[Opening STUDY TEXT section]
# Games Arrangements



## Bcadren (Jul 14, 2013)

I'm not sure how common or uncommon this practice is; but the 1991 Amiga game 'Lemmings' used exclusively new arrangements of public domain music; including classical and folk pieces as it's soundtrack. It made this decision as it suited the feel of the game well (adding a driving worried feel, while still not being distracting for the puzzle game elements); and it cut the costs associated with having original compositions of anywhere near the complexity and quality of classical work. Pieces used included Mozart's Piano Sonata No. 11, Rondo Alla Turca and Dance of the Reed Flutes.

Now I, as an independent game developer am considering making the same decision in a current game for iPhone; picking from musical pieces from before 1922 and making new recordings or midi arrangements of them for my game work, largely because I'm working mostly by myself with virtually no budget and nowhere near the musical training needed to make an original piece.
[Closing STUDY TEXT section]
REQUIRED ACTION 1:
Answer these questions about the Games Arrangements post:
(a) In what year was Lemmings released, and on what platform?
(b) For what device is the developer's current game being made?
(c) Music from before what year is the developer considering using?
REQUIRED ACTION 2: Repeat the part of the Games Arrangements post between "I'm not sure" and "the Reed Flutes.", inclusive.
[Opening RECORDS section]
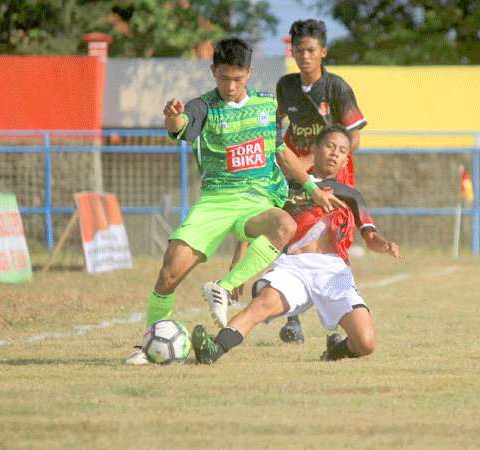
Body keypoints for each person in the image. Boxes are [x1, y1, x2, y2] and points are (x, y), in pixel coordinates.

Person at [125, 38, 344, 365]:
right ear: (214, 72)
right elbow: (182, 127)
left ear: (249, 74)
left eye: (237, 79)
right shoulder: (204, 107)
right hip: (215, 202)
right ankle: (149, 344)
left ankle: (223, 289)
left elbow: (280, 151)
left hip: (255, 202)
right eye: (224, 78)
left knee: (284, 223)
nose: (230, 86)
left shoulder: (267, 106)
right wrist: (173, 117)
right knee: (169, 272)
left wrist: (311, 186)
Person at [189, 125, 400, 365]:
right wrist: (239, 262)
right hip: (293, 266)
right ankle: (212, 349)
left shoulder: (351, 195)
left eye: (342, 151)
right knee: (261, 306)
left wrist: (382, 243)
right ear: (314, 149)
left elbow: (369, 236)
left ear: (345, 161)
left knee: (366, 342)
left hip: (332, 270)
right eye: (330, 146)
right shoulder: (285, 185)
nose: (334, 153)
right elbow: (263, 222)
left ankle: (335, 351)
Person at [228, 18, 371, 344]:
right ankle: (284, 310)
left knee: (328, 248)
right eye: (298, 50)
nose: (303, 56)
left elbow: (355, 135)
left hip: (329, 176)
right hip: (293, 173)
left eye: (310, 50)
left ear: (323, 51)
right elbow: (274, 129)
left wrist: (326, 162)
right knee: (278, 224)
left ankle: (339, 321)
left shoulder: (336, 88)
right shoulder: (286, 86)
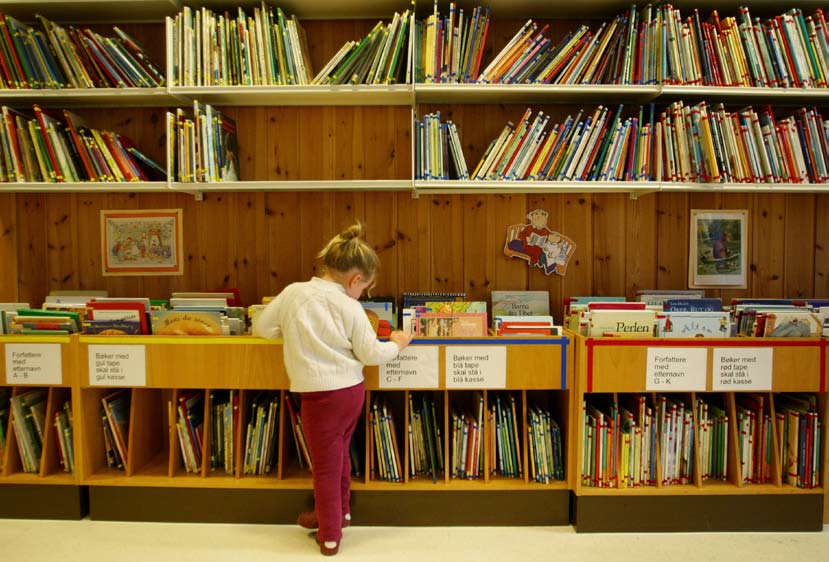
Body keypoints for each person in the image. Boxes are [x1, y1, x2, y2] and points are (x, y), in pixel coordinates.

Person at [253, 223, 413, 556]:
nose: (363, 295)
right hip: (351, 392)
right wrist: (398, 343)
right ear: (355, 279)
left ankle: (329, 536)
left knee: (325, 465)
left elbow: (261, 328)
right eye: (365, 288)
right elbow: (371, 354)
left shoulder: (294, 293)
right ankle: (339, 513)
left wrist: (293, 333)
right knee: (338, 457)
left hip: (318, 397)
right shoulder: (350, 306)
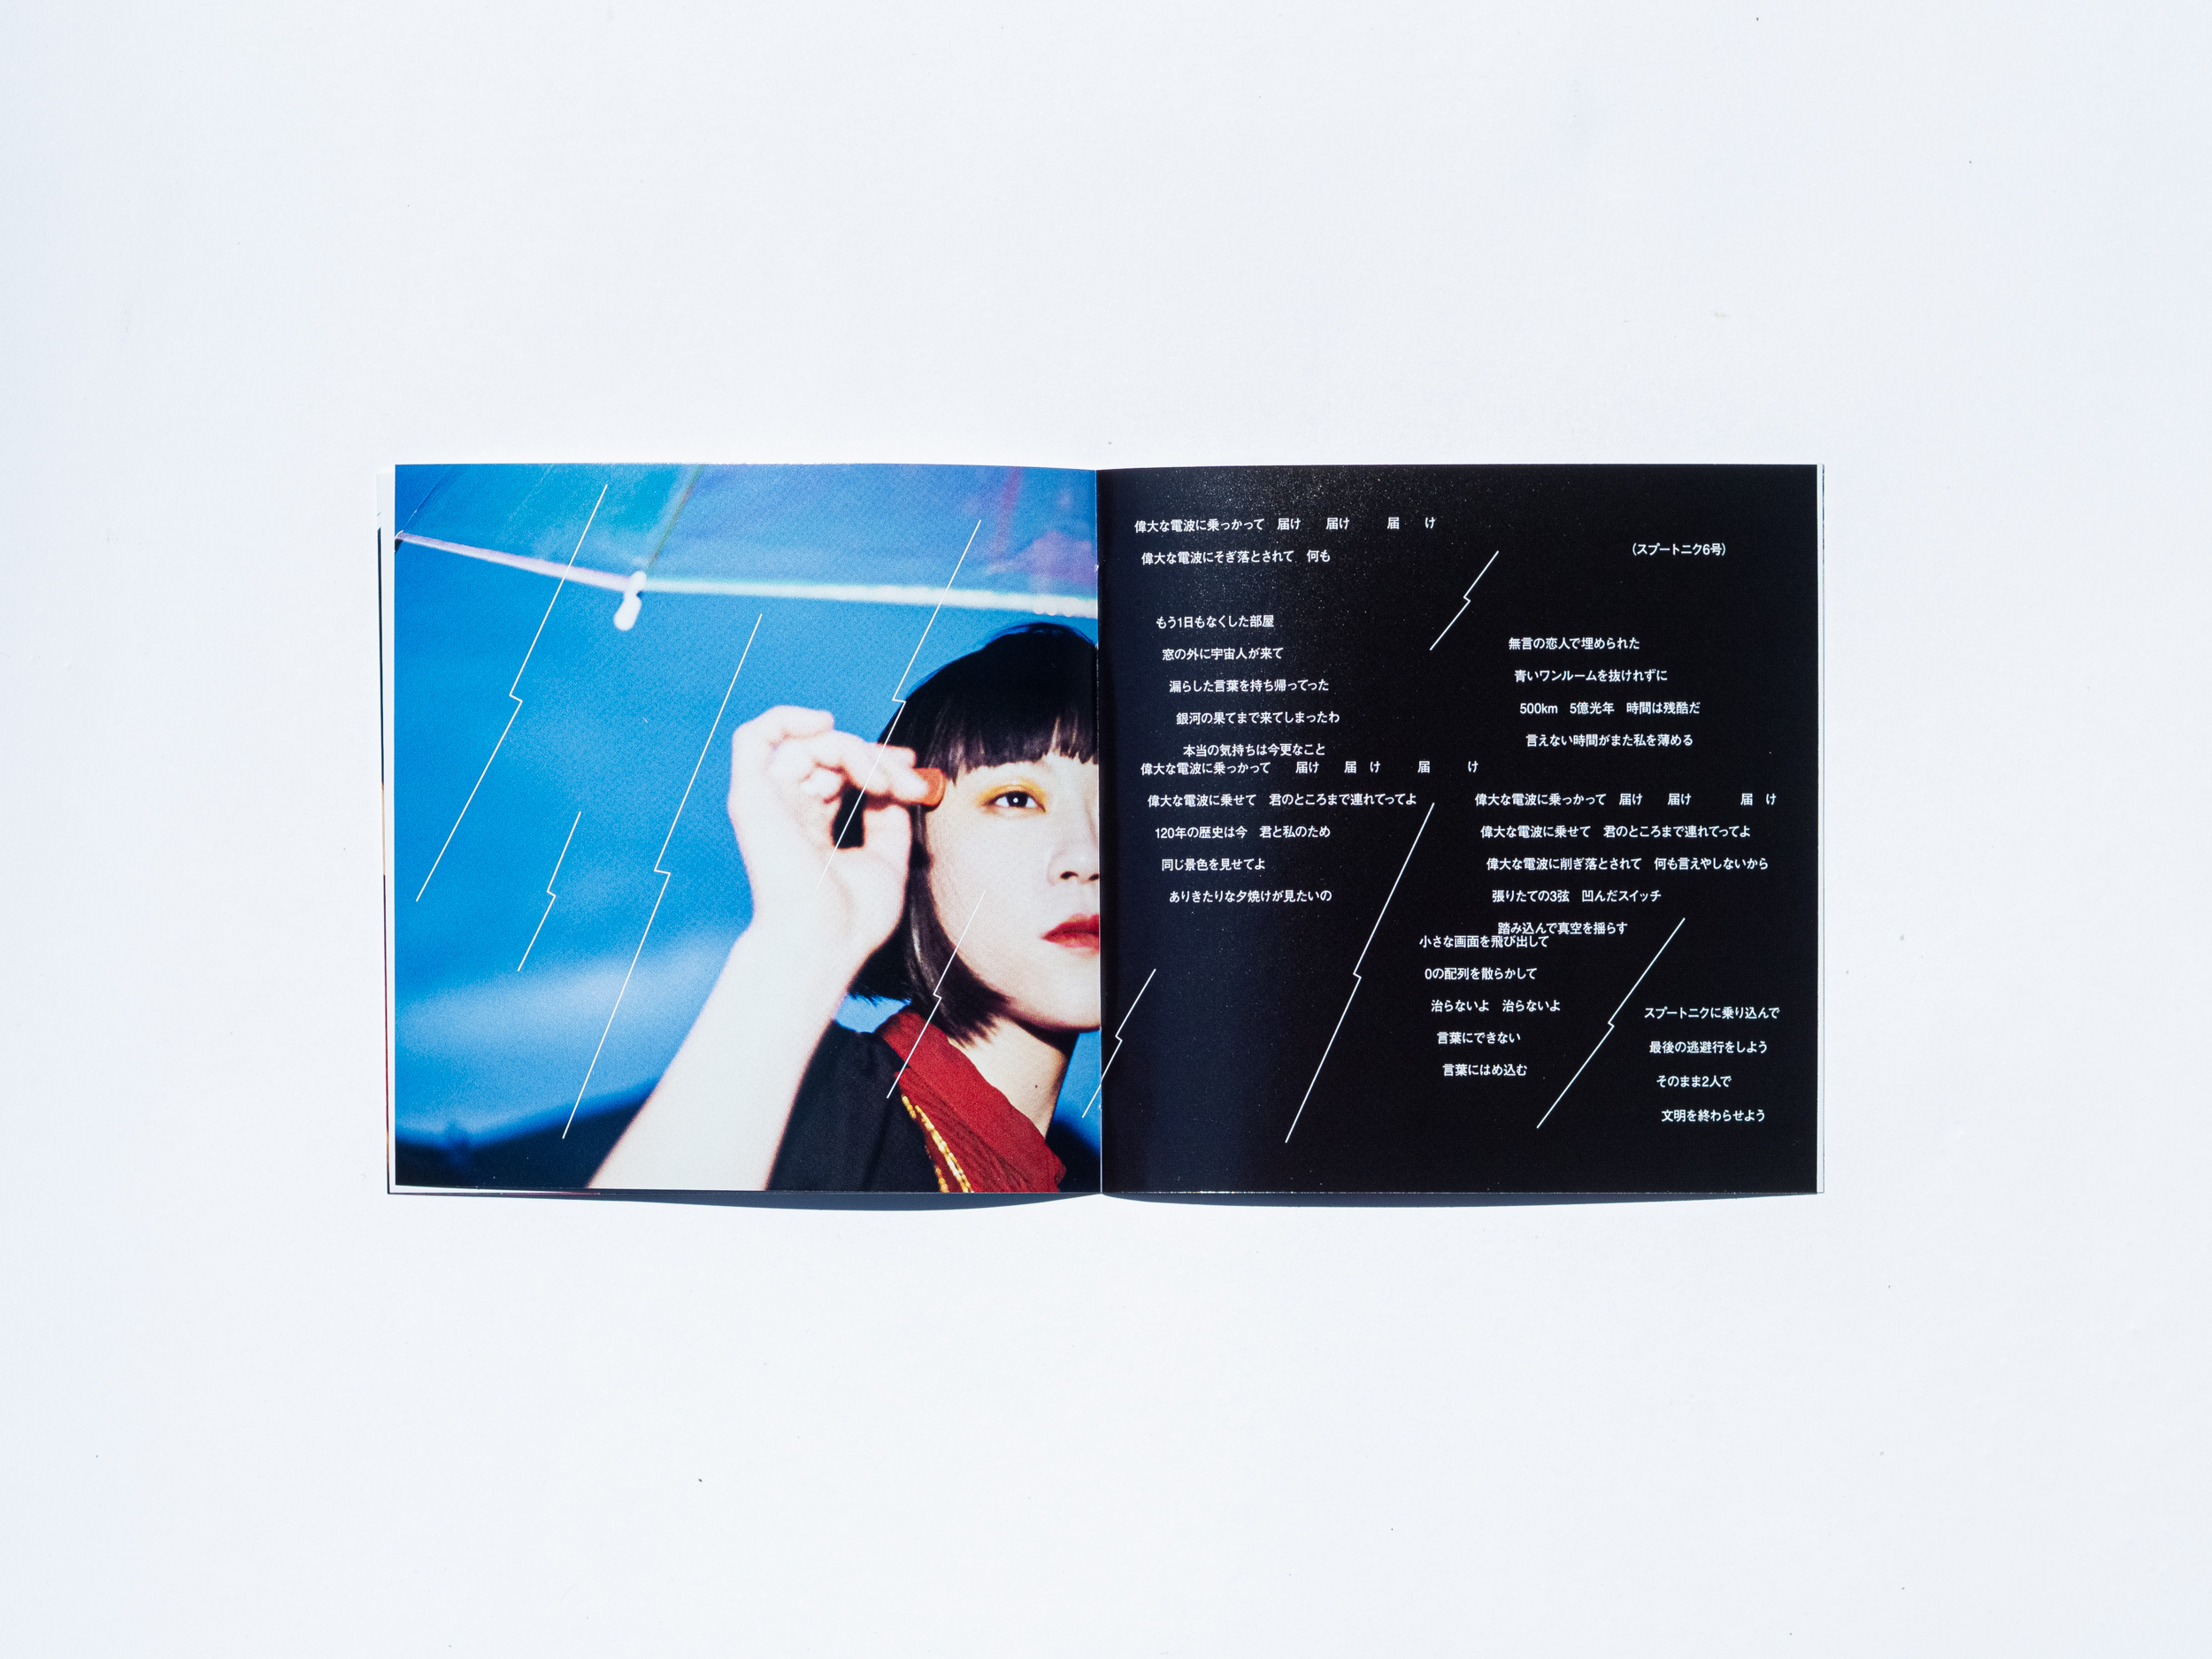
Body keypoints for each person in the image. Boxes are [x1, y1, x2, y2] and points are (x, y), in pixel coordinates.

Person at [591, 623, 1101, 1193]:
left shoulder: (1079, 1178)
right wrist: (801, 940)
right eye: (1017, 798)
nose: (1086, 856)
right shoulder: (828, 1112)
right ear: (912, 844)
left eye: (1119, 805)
[Closing RECORDS section]
EXERCISE RESPONSE 1:
(a) 1991, on the Amiga
(b) The iPhone
(c) 1922

EXERCISE RESPONSE 2:
I'm not sure how common or uncommon this practice is; but the 1991 Amiga game 'Lemmings' used exclusively new arrangements of public domain music; including classical and folk pieces as it's soundtrack. It made this decision as it suited the feel of the game well (adding a driving worried feel, while still not being distracting for the puzzle game elements); and it cut the costs associated with having original compositions of anywhere near the complexity and quality of classical work. Pieces used included Mozart's Piano Sonata No. 11, Rondo Alla Turca and Dance of the Reed Flutes.